Doch John war nicht der Typ, der sich lange beherrschen ließ. Mit einem abrupten Ruck packte er ihre Hüften, drehte sie herum und drückte sie gegen die Pool-Kante. „Ich bestimme, wann ich komme.“ Seine Stimme war ein wütendes Knurren, als er sich von hinten in sie rammte, sein Schwanz trieb so tief in sie hinein, dass sie aufschrie—doch der Laut wurde vom Wasser gedämpft, nur Blasen stiegen an die Oberfläche. *„Ah! Ah—fuck—!“ Leks Finger krallten sich in den Pool-Rand, ihr Körper bog sich unter seinen Stößen, während er sie nahm, hart und unerbittlich, als wäre dies ihr letzter Moment auf Erden. „Komm für mich, du kleine Schlampe.“ Seine Hand schlang sich um ihre Kehle, zog sie zurück, bis ihr Rücken gegen seine Brust gepresst war, während seine andere Hand ihre Klitoris bearbeitete. „Ich will spüren, wie du dich um meinen Schwanz zusammenziehst—“ „ICH KOMME!“ Ihr Schrei war ein stummer Aufschrei, ihr Körper verkrampfte sich, ihre Muskeln milchten ihn, während ihr Orgasmus sie durchflutete.

Das war zu viel. Mit einem letzten, brutalen Stoß vergrub John sich bis zum Anschlag in ihr, sein Schwanz pulsierte, als er seinen Samen tief in sie ergoss. Strang für Strang füllte er sie, sein Sperma mischte sich mit dem Pool-Wasser, während es aus ihr herausquoll, kleine weiße Wolken, die langsam an die Oberfläche stiegen. Lek drehte sich um, ihr Blick war glasig, als sie die trüben Sperma-Fäden beobachtete, die wie Geisterhand nach oben trieben. Ohne zu zögern, beugte sie sich vor, ihre Lippen öffneten sich, und mit einem langsamen, genüsslichen Schlürfen saugte sie die erste Ladung in ihren Mund. „Mmm…“ Ihre Zunge fuhr über die Oberlippe, bevor sie schluckte, ihren Hals bewegte sich, als die warme, salzige Flüssigkeit hinabglitt. „So viel…“ Sie grinste ihn an, während sie weiter schlürfte, jeden Tropfen aufnahm, der an die Oberfläche stieg. „Du schmeckst…“ Ihre Worte waren ein Hohn, ein Triumph, als sie den letzten Rest verschluckte und sich dann wieder an ihn drängte, ihre Lippen auf seine presste, ihm ihren eigenen Geschmack aufzwang.

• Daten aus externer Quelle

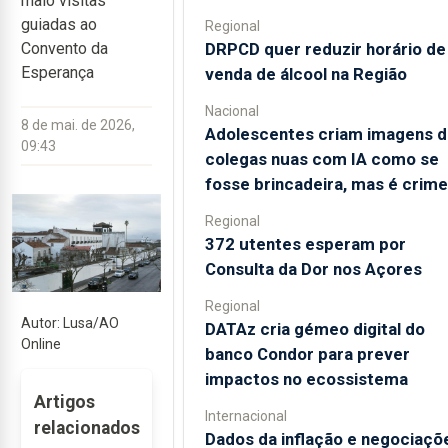
maio visitas
guiadas ao
Regional
DRPCD quer reduzir horário de
Convento da
Esperança
venda de álcool na Região
Nacional
8 de mai. de 2026,
Adolescentes criam imagens d
09:43
colegas nuas com IA como se
fosse brincadeira, mas é crime
Regional
372 utentes esperam por
Consulta da Dor nos Açores
Regional
Autor: Lusa/AO
DATAz cria gémeo digital do
Online
banco Condor para prever
impactos no ecossistema
Artigos
Internacional
relacionados
Dados da inflação e negociaçõ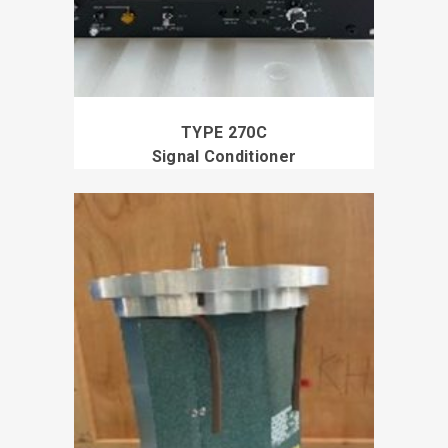
TYPE 270C
Signal Conditioner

Als sie sich schließlich voneinander lösten, war der Regen zu einem leichten Nieseln geworden, die Terrasse verlassen, die Stadt unter ihnen erleuchtete sich langsam mit den Lichtern der Dämmerung. Lek lehnte sich gegen die Pool-Kante, ihr Körper zitterte leicht, während John sich neben sie setzte, sein Arm legte sich besitzergreifend um ihre Taille. „Das war…“ „Unvergesslich?“, beendete sie seinen Satz, während sie sich an ihn schmiegte. „Genau das.“ Er lächelte, doch es war ein seltsam melancholisches Lächeln. „Aber morgen bin ich weg.“ Seine Worte hingen zwischen ihnen, ein unausgesprochenes Ende. Lek zuckte mit den Schultern, ihre Finger spielten mit den Haaren auf seiner Brust. „Dann genießen wir heute.“ Sie drehte sich zu ihm, ihr Blick traf seinen, und in diesem Moment war alles andere unwichtig. „Noch einmal. Aber diesmal…“ Sie deutete auf eine der Liegen, die jetzt vom Regen durchnässt war. „…langsam.“

Und als der letzte Sonnenstrahl hinter dem Horizont verschwand, zog John sie mit sich—weil einige Abschiede süßer schmeckten, wenn man sie bis zur letzten Sekunde auskostete.